# Task instructions:
Retype every line of text in this material word for word, and leave out the pictures.
** Input data follows **
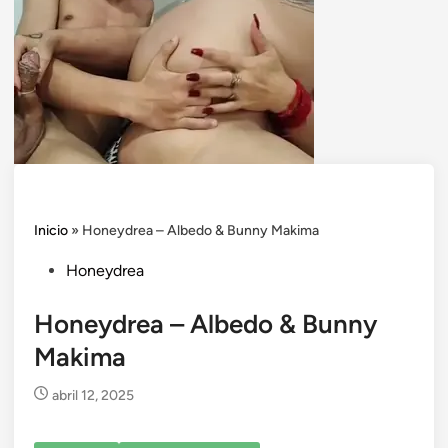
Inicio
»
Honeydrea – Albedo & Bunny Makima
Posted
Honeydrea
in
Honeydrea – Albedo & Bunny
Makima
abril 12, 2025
** End of Input data **
# Solution for this problem:
Inicio
»
Honeydrea – Albedo & Bunny Makima
Posted
Honeydrea
in
Honeydrea – Albedo & Bunny
Makima
abril 12, 2025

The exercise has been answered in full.